Furthermore, Ukrainian lawmakers have pushed for celebrating some Nazi collaborators as war heroes, choosing to trumpet their anti-Communist battles, while ignoring their complicity in the crimes of the Holocaust.

“The ugly part of it is the glorification of those Ukrainians who cooperated with Nazis in persecuting and murdering Jews during the Holocaust,” Kliger said.

It is unclear whether Zelensky’s election will halt that practice. Baker points out that Ukraine has had a Jewish prime minister for several years and progress has been slow.

Persecution of Jews in Ukraine started centuries before the Holocaust. During 17th Century pogroms, Cossacks murdered entire Jewish communities.
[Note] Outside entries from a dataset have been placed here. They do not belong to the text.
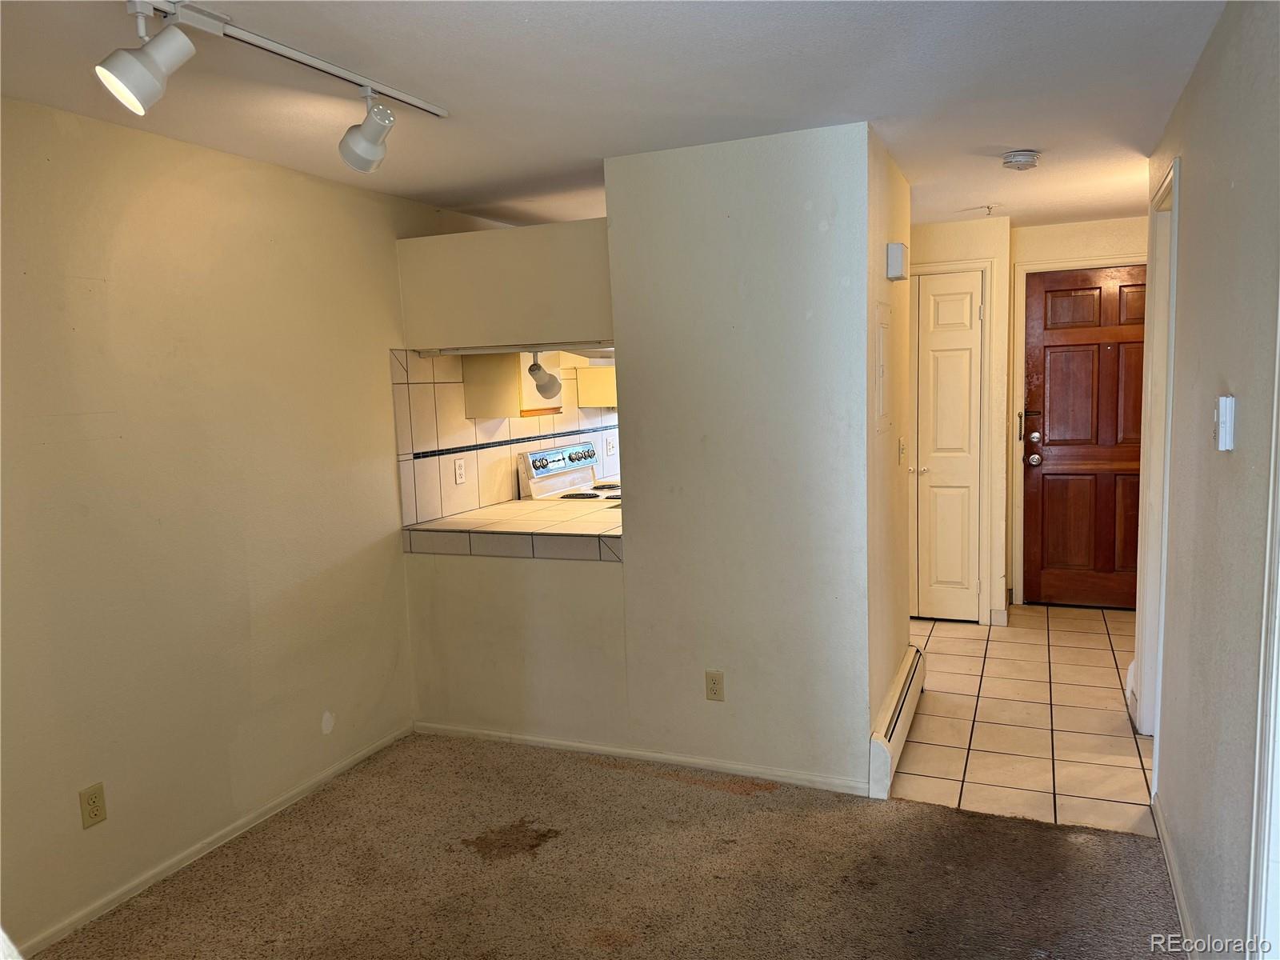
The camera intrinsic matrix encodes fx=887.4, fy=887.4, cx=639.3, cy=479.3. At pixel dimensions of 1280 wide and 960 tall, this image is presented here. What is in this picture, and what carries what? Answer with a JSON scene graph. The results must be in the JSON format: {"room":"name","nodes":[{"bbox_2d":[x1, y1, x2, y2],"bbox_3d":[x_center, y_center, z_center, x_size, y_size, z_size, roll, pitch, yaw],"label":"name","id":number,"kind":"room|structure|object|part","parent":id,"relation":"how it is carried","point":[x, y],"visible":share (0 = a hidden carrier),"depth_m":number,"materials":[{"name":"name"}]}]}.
{"room":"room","nodes":[
{"label":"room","id":0,"kind":"room"},
{"bbox_2d":[0,94,482,955],"bbox_3d":[-1.249,-0.004,3.645,0.132,2.368,7.152,1,7,23],"label":"left wall","id":1,"kind":"structure","parent":0,"point":[88,267],"depth_m":2.91,"materials":[{"name":"beige paint"}]},
{"bbox_2d":[78,782,107,828],"bbox_3d":[-1.618,0.966,2.624,0.009,0.116,0.072,1,7,23],"label":"wall outlet","id":2,"kind":"object","parent":1,"relation":"attached to","point":[94,802],"visible":0.99,"depth_m":2.62,"materials":[{"name":"beige plastic"}]},
{"bbox_2d":[10,722,412,956],"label":"baseboard","id":3,"kind":"structure","parent":1,"relation":"attached to","point":[382,743],"depth_m":2.94,"materials":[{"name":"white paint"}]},
{"bbox_2d":[392,348,616,525],"bbox_3d":[-0.620,-0.294,4.953,0.011,0.781,2.303,1,7,23],"label":"tile backsplash","id":4,"kind":"structure","parent":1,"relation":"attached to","point":[478,504],"depth_m":4.34,"materials":[{"name":"tile"}]},
{"bbox_2d":[453,456,467,483],"bbox_3d":[-0.868,-0.043,4.299,0.009,0.121,0.077,1,7,23],"label":"wall outlet","id":5,"kind":"object","parent":4,"relation":"attached to","point":[459,466],"visible":0.98,"depth_m":4.29,"materials":[{"name":"white plastic"}]},
{"bbox_2d":[460,350,563,418],"bbox_3d":[-0.644,-0.571,4.545,0.341,0.501,0.432,1,7,23],"label":"upper cabinet","id":6,"kind":"object","parent":4,"relation":"attached to","point":[470,404],"visible":0.6,"depth_m":4.38,"materials":[{"name":"wood"}]},
{"bbox_2d":[576,363,617,407],"bbox_3d":[-0.101,-0.651,5.601,0.361,0.388,0.608,1,7,23],"label":"upper cabinet","id":7,"kind":"object","parent":4,"relation":"attached to","point":[602,372],"visible":0.44,"depth_m":5.34,"materials":[{"name":"wood"}]},
{"bbox_2d":[604,435,614,455],"bbox_3d":[-0.192,-0.216,5.733,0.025,0.125,0.075,1,7,23],"label":"wall outlet","id":8,"kind":"object","parent":4,"relation":"attached to","point":[608,442],"visible":0.98,"depth_m":5.72,"materials":[{"name":"white plastic"}]},
{"bbox_2d":[25,731,1184,959],"bbox_3d":[-0.305,1.403,1.607,3.281,0.057,4.226,1,7,23],"label":"carpet floor","id":9,"kind":"structure","parent":0,"point":[640,778],"depth_m":2.76,"materials":[{"name":"brown carpet"}]},
{"bbox_2d":[0,0,1224,236],"bbox_3d":[0.465,-1.201,2.589,3.951,0.105,7.247,1,7,23],"label":"ceiling","id":10,"kind":"structure","parent":0,"point":[594,151],"depth_m":2.53,"materials":[{"name":"white paint"}]},
{"bbox_2d":[100,0,450,172],"bbox_3d":[-0.943,-0.901,1.973,0.187,0.270,1.641,1,7,23],"label":"track light","id":11,"kind":"object","parent":10,"relation":"attached to","point":[287,52],"visible":0.99,"depth_m":1.94,"materials":[{"name":"white metal"}]},
{"bbox_2d":[980,204,998,214],"bbox_3d":[1.827,-1.404,4.636,0.074,0.044,0.073,1,7,23],"label":"sprinkler head","id":12,"kind":"object","parent":10,"relation":"attached to","point":[990,208],"visible":0.98,"depth_m":4.63},
{"bbox_2d":[1001,149,1039,170],"bbox_3d":[1.530,-1.275,3.557,0.141,0.051,0.141,1,7,23],"label":"smoke detector","id":13,"kind":"object","parent":10,"relation":"attached to","point":[1026,162],"visible":0.99,"depth_m":3.52,"materials":[{"name":"white plastic"}]},
{"bbox_2d":[395,130,883,794],"bbox_3d":[-0.104,-0.038,3.573,1.939,2.367,0.129,1,7,23],"label":"partition wall","id":14,"kind":"structure","parent":0,"point":[653,735],"depth_m":3.33,"materials":[{"name":"beige paint"}]},
{"bbox_2d":[397,218,612,352],"bbox_3d":[-0.532,-0.795,3.764,1.154,0.441,0.385,1,7,23],"label":"soffit","id":15,"kind":"object","parent":14,"relation":"attached to","point":[494,235],"visible":0.76,"depth_m":3.64,"materials":[{"name":"paint"}]},
{"bbox_2d":[526,350,563,400],"bbox_3d":[-0.414,-0.462,3.868,0.141,0.216,0.150,1,7,23],"label":"spotlight","id":16,"kind":"object","parent":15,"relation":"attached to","point":[531,370],"visible":0.88,"depth_m":3.83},
{"bbox_2d":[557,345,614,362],"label":"range hood","id":17,"kind":"object","parent":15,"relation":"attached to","point":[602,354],"visible":0.35,"depth_m":4.71,"materials":[{"name":"metal"}]},
{"bbox_2d":[400,496,624,561],"bbox_3d":[-0.377,0.217,3.999,1.132,0.086,0.798,1,7,23],"label":"tile countertop","id":18,"kind":"object","parent":14,"relation":"attached to","point":[459,522],"visible":0.63,"depth_m":3.77,"materials":[{"name":"tile"}]},
{"bbox_2d":[413,720,871,794],"bbox_3d":[-0.078,1.113,3.599,1.981,0.064,0.013,1,7,23],"label":"baseboard","id":19,"kind":"structure","parent":14,"relation":"attached to","point":[584,746],"depth_m":3.53,"materials":[{"name":"white paint"}]},
{"bbox_2d":[704,670,724,701],"bbox_3d":[0.287,0.794,3.402,0.071,0.116,0.009,1,7,23],"label":"wall outlet","id":20,"kind":"object","parent":14,"relation":"attached to","point":[714,690],"visible":0.99,"depth_m":3.40,"materials":[{"name":"beige plastic"}]},
{"bbox_2d":[864,126,911,761],"bbox_3d":[1.013,-0.100,3.715,0.122,2.371,1.186,1,7,23],"label":"hallway side wall","id":21,"kind":"structure","parent":0,"point":[899,289],"depth_m":3.51,"materials":[{"name":"beige paint"}]},
{"bbox_2d":[873,302,891,433],"bbox_3d":[0.939,-0.424,3.411,0.017,0.486,0.350,1,7,23],"label":"electrical panel","id":22,"kind":"object","parent":21,"relation":"in","point":[881,350],"visible":0.98,"depth_m":3.39,"materials":[{"name":"beige metal"}]},
{"bbox_2d":[867,642,925,798],"bbox_3d":[1.082,0.973,3.681,0.062,0.193,1.151,1,7,23],"label":"baseboard heater","id":23,"kind":"object","parent":21,"relation":"attached to","point":[905,676],"visible":0.87,"depth_m":3.45,"materials":[{"name":"white metal"}]},
{"bbox_2d":[885,241,907,279],"bbox_3d":[1.015,-0.855,3.489,0.060,0.132,0.146,1,7,23],"label":"door chime","id":24,"kind":"object","parent":21,"relation":"attached to","point":[897,267],"visible":0.98,"depth_m":3.42,"materials":[{"name":"white plastic"}]},
{"bbox_2d":[897,436,906,463],"bbox_3d":[1.148,-0.124,3.879,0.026,0.119,0.074,1,7,23],"label":"light switch","id":25,"kind":"object","parent":21,"relation":"attached to","point":[902,445],"visible":0.97,"depth_m":3.86,"materials":[{"name":"beige plastic"}]},
{"bbox_2d":[906,212,1010,625],"bbox_3d":[1.664,-0.334,5.427,1.043,2.361,0.123,1,7,23],"label":"closet wall","id":26,"kind":"structure","parent":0,"point":[960,230],"depth_m":5.16,"materials":[{"name":"paint"}]},
{"bbox_2d":[910,267,983,622],"bbox_3d":[1.660,-0.169,5.362,0.751,2.048,0.091,1,7,23],"label":"closet door","id":27,"kind":"structure","parent":26,"relation":"in","point":[968,421],"depth_m":5.30,"materials":[{"name":"white paint"}]},
{"bbox_2d":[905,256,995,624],"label":"closet door frame","id":28,"kind":"structure","parent":26,"relation":"attached to","point":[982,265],"depth_m":5.20,"materials":[{"name":"white paint"}]},
{"bbox_2d":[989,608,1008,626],"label":"baseboard","id":29,"kind":"structure","parent":26,"relation":"attached to","point":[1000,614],"depth_m":5.26,"materials":[{"name":"white paint"}]},
{"bbox_2d":[892,604,1154,834],"bbox_3d":[1.823,1.007,4.502,2.391,0.058,3.045,1,7,23],"label":"tile floor","id":30,"kind":"structure","parent":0,"point":[944,652],"depth_m":3.84,"materials":[{"name":"beige tile"}]},
{"bbox_2d":[516,444,621,501],"bbox_3d":[-0.187,0.377,5.156,0.730,1.149,0.757,1,7,23],"label":"stove","id":31,"kind":"object","parent":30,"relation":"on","point":[534,458],"visible":0.24,"depth_m":5.11,"materials":[{"name":"white metal"}]},
{"bbox_3d":[-0.433,-0.112,5.280,0.091,0.127,0.716,1,7,23],"label":"control panel","id":32,"kind":"part","parent":31,"relation":"part of","materials":[{"name":"silver metal"}]},
{"bbox_2d":[1004,212,1149,606],"bbox_3d":[2.906,-0.384,5.416,1.229,2.364,0.125,1,7,23],"label":"entry wall","id":33,"kind":"structure","parent":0,"point":[1090,224],"depth_m":5.38,"materials":[{"name":"beige paint"}]},
{"bbox_2d":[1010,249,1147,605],"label":"door frame","id":34,"kind":"structure","parent":33,"relation":"attached to","point":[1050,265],"depth_m":5.49,"materials":[{"name":"white paint"}]},
{"bbox_2d":[1020,264,1143,608],"bbox_3d":[2.845,-0.230,5.403,0.927,2.066,0.118,1,7,23],"label":"front door","id":35,"kind":"structure","parent":33,"relation":"in","point":[1045,474],"depth_m":5.47,"materials":[{"name":"brown wood"}]},
{"bbox_2d":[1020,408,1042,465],"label":"door lock","id":36,"kind":"object","parent":35,"relation":"attached to","point":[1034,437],"visible":0.99,"depth_m":5.55,"materials":[{"name":"silver metal"}]},
{"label":"doorknob","id":37,"kind":"part","parent":35,"relation":"part of","materials":[{"name":"silver metal"}]},
{"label":"deadbolt","id":38,"kind":"part","parent":35,"relation":"part of","materials":[{"name":"silver metal"}]},
{"bbox_2d":[1143,0,1279,959],"bbox_3d":[1.131,0.148,1.423,0.123,2.387,5.287,1,7,23],"label":"right wall","id":39,"kind":"structure","parent":0,"point":[1186,151],"depth_m":2.07,"materials":[{"name":"beige paint"}]},
{"bbox_2d":[1132,153,1181,742],"bbox_3d":[1.938,0.016,3.191,0.153,2.187,0.877,1,7,23],"label":"door frame","id":40,"kind":"structure","parent":39,"relation":"attached to","point":[1178,165],"depth_m":3.48,"materials":[{"name":"white paint"}]},
{"bbox_2d":[1150,788,1199,959],"bbox_3d":[1.225,1.252,1.834,0.014,0.080,2.788,1,7,23],"label":"baseboard","id":41,"kind":"structure","parent":39,"relation":"attached to","point":[1183,913],"depth_m":2.51,"materials":[{"name":"white paint"}]},
{"bbox_2d":[1213,395,1235,450],"bbox_3d":[1.315,-0.127,2.003,0.027,0.120,0.082,1,7,23],"label":"thermostat","id":42,"kind":"object","parent":39,"relation":"attached to","point":[1222,434],"visible":0.98,"depth_m":1.97,"materials":[{"name":"white plastic"}]},
{"bbox_2d":[1247,300,1279,959],"bbox_3d":[1.102,0.309,1.285,0.169,2.061,0.858,1,7,23],"label":"door trim","id":43,"kind":"structure","parent":39,"relation":"attached to","point":[1265,850],"depth_m":1.62,"materials":[{"name":"white paint"}]}
]}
The Russian czars also orchestrated pogroms and conscripted Jews to serve in the Russian army.

Almost a million Ukrainian Jews were killed from 1941 to 1944 during World War II and buried in thousands of mass graves, including 34,000 who were executed in a ravine just outside Kyiv known as Babi Yar.

AJC has been instrumental in efforts designed to properly identify and protect these sites and explain to visitors the history of the Jews who are buried there. In Soviet times, if a memorial was erected at all, it would only state that “Soviet citizens” were murdered by “German fascists,” with no reference at all to the Holocaust.

AJC, in partnership with the Polish government, developed the memorial and museum on the site of the Belzec death camp, where half a million Jews, including many from Western Ukraine, were murdered. Belzec is only 15 miles from the Ukrainian border, and today Ukrainian teachers regularly participate in Holocaust education seminars at the museum there.   

Last fall, the Jewish Confederation of Ukraine and AJC signed an association agreement to formalize their longstanding, cooperative relationship. Ukrainian Jewish and political leaders have participated in the annual AJC Global Forum for many years, including Prime Minister Arseniy Yatsenyuk in 2015.

Baker said AJC priorities in Ukraine will remain the same, regardless of who is president. AJC will encourage a continuation of the strong relationship with the European Union, the U.S. and Israel, he said. The organization also will continue to press Ukraine to look critically at its Holocaust past, an important step if it is to quash antisemitism in the society at-large. 

“We know there are populist nationalist elements in Ukrainian society that are deeply antisemitic,” Baker said, “even if we cannot determine how wide they reach. Hopefully the optimism that comes with a newly-elected forward-thinking president will also serve to push them to the margins.”